Guillot was on hand for Wednesday's post-position draw and gave a positive review to the raw bar spread for the attendees.
"Everything was fresh," Guillot said. "The shrimp were good, prepared right, the salmon, the crab were good. The tuna was the best, people are scared of it, but it's the best."
What about the oysters, a writer inquired, a plate of a half dozen empty shells sitting on a nearby table.
"Don't you know you can't eat oysters anywhere outside Louisiana," Guillot quipped.
Laoban, who placed in the Grade 3 Sham and Gotham but is still a maiden after five starts, hopes to crash the party and spoil the Triple Crown chances of Kentucky Derby winner Nyquist. He set the pace in Keeneland's Toyota Blue Grass Stakes before grudgingly giving way in the stretch to finish fourth, beaten 4 3/4 lengths by Brody's Cause.
Guillot likes to point out that the first three finishers in the Blue Grass - Brody's Cause, My Man Sam and Preakness entrant Cherry Wine - closed from 14th, 13th and 12th in that Grade 1 Derby prep. Laoban beat the bias, Guillot says, and he nearly stole the Gotham back in March at Aqueduct on the front end, finishing second by 1 1/4 lengths to Shagaf after leading at the eighth pole.
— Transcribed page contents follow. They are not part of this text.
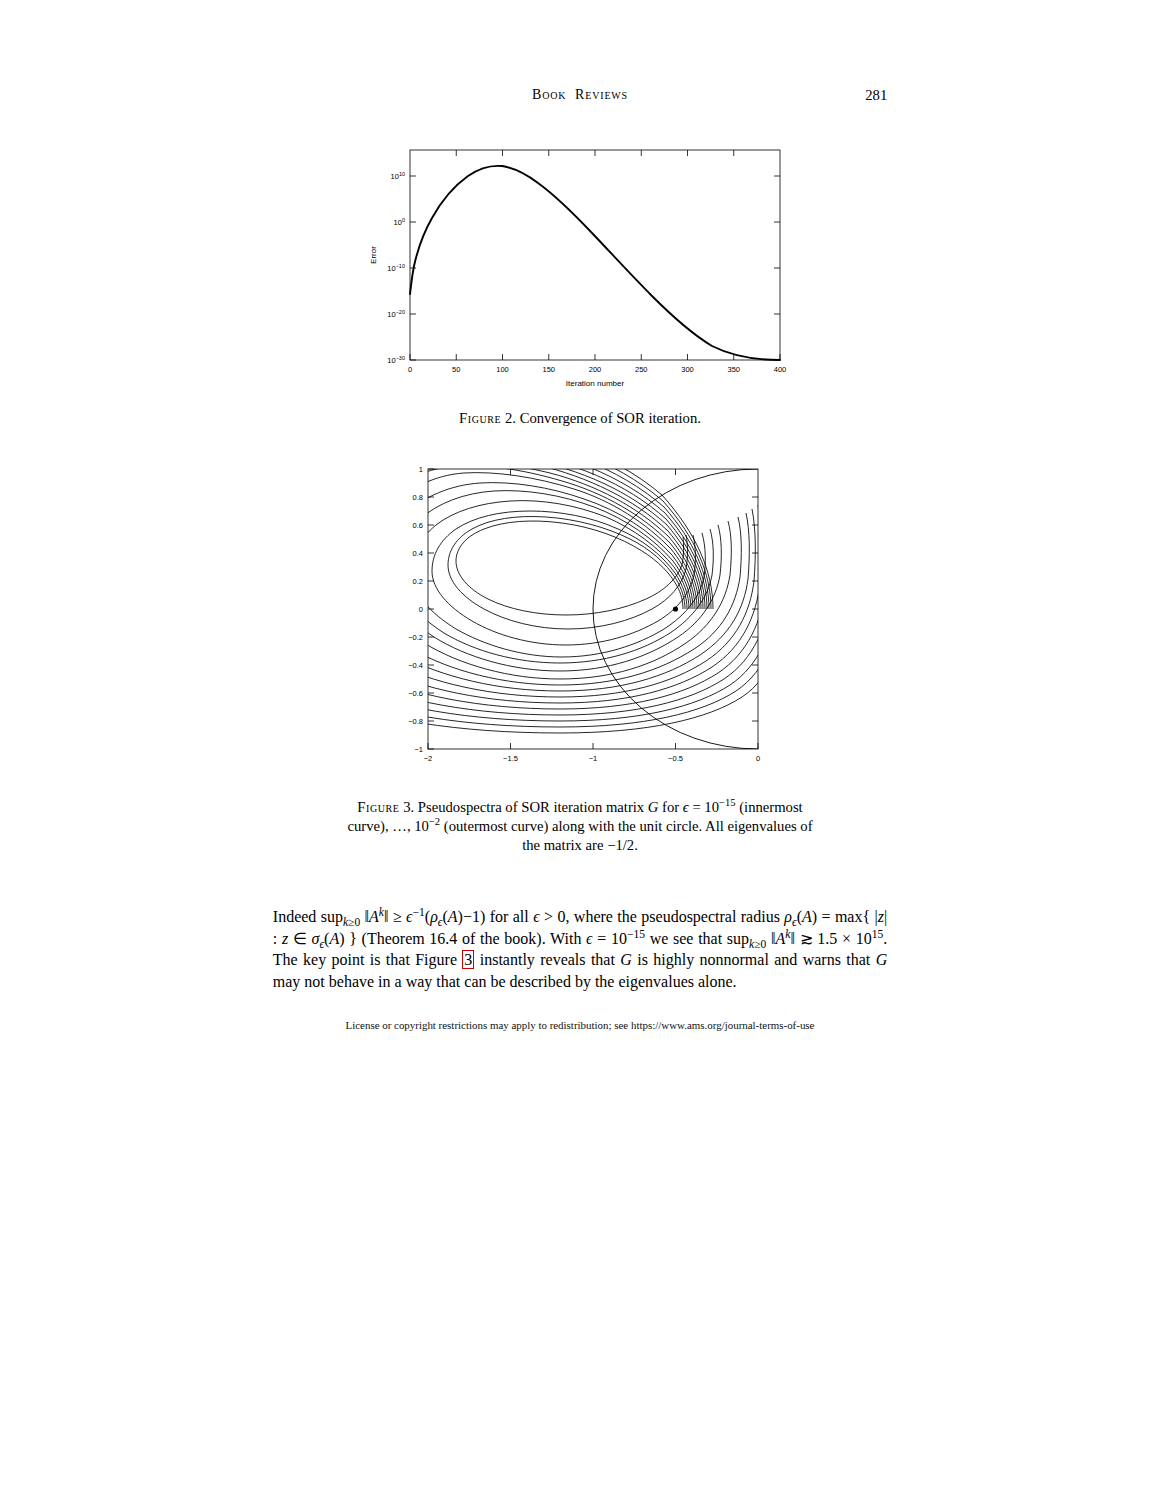Book Reviews 281
1010 100 10−10 10−20 10−30 0 50 100 150 200 250 300 350 400 Iteration number Error
Figure 2. Convergence of SOR iteration.
−2 −1.5 −1 −0.5 0 1 0.8 0.6 0.4 0.2 0 −0.2 −0.4 −0.6 −0.8 −1 pseudospectra contours: nested curves around eigenvalue at -0.5 (x=295.5,y=154), elongated to the left; innermost tight, outermost large
Figure 3. Pseudospectra of SOR iteration matrix G for ϵ = 10−15 (innermost curve), …, 10−2 (outermost curve) along with the unit circle. All eigenvalues of the matrix are −1/2.
Indeed supk≥0 ‖Ak‖ ≥ ϵ−1(ρϵ(A)−1) for all ϵ > 0, where the pseudospectral radius ρϵ(A) = max{ |z| : z ∈ σϵ(A) } (Theorem 16.4 of the book). With ϵ = 10−15 we see that supk≥0 ‖Ak‖ ≳ 1.5 × 1015. The key point is that Figure 3 instantly reveals that G is highly nonnormal and warns that G may not behave in a way that can be described by the eigenvalues alone.
License or copyright restrictions may apply to redistribution; see https://www.ams.org/journal-terms-of-use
Guillot will take blinkers off Laoban for the Preakness. He's run in them for four of his five starts, the lone time he raced without blinkers he finished seventh in his debut back in November at Del Mar.
"We've been second, third and fourth in graded stakes," Guillot said. "They've all got four legs and a tail. It's never a two-horse race. Go back and look at Guillot's history in big races. I've won 23 graded stakes and 11 of them paid over a $25 mutuel. Apparently I didn't have a chance in those 11 either, right?
"I'm coming for two reasons: he needs a race for one, and two, I need a race that's loaded with speed to educate him. With a horse it's all about breathing. It's not about fractions, it's about him being rank with the blinkers and him pulling and breathing. I'm trying to get him to relax. If everything goes just right and Nyquist falters, the rest of them are not head and shoulders over me."